VANCOUVER, British Columbia, Sept. 25, 2018 (GLOBE NEWSWIRE) -- K2 Gold Corporation (the "Company" or "K2 Gold", TSX-V: KTO) announces that further to its news release on August 23, 2018, the Company has received approval from the TSX Venture Exchange and issued 285,283 common shares to Commander Resources Ltd. (“Commander”), to settle the debt owing to Commander under the terms of the termination of the Flume Property Option Agreement.

The Company no longer has any interest in the Flume Property nor does it have any further obligations to Commander with respect to the Option Agreement.

The securities issued by K2 Gold in connection with the termination of the Option Agreement are subject to a four month hold expiring on January 26, 2019, as prescribed by applicable securities laws.

Following the issuance of these securities, K2 Gold now has 23,889,070 common shares issued and outstanding.

About K2 Gold Corporation

K2 Gold Corporation is a junior mineral exploration company focused on building a portfolio of gold exploration projects in the Yukon and Alaska, including the Wels Property located approximately 185 km south of Dawson City, Yukon. In addition to Wels the Company is conducting exploration at the Flume, Storck, Ladue, and McArthur Creek properties in the South Klondike district. The Company has assembled an experienced management team and board of directors with a track record of discovery success.

ON BEHALF OF THE BOARD

“Stephen Swatton”                                       

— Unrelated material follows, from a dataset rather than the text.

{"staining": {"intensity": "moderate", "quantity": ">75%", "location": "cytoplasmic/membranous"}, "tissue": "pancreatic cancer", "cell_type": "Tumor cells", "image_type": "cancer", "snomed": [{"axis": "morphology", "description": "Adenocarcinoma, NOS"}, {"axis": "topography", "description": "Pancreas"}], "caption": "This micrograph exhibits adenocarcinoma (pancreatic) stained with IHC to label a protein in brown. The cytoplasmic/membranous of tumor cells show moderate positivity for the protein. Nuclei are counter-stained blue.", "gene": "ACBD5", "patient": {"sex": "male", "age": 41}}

Stephen Swatton, President, CEO & Director

Inquiries:
Tel: 604-331-5090
Fax: 604-646-4526
info@gk2gold.com
http://k2gold.com/

Neither TSX Venture Exchange nor its Regulation Services Provider (as that term is defined in the policies of the TSX Venture Exchange) accepts responsibility for the adequacy or accuracy of this release.

This new release may contain forward-looking statements. These statements are based on current expectations and assumptions that are subject to risks and uncertainties. Actual results could differ materially because of factors discussed in the management discussion and analysis section of our interim and most recent annual financial statement or other reports and filings with the TSX Venture Exchange and applicable Canadian securities regulations. We do not assume any obligation to update any forward-looking statements.

This news release does not constitute an offer to sell or a solicitation of an offer to buy, nor shall there be any sale of any of the securities in any jurisdiction in which such offer, solicitation or sale would be unlawful, including any of the securities in the United States of America. No securities of the Company have been or will, in the foreseeable future, be registered under the United States Securities Act of 1933 (the “1933 Act”) or any state securities laws and may not be offered or sold within the United States or to, or for account or benefit of, U.S. Persons (as defined in Regulation S under the 1933 Act) unless registered under the 1933 Act and applicable state securities laws, or an exemption from such registration requirements is available.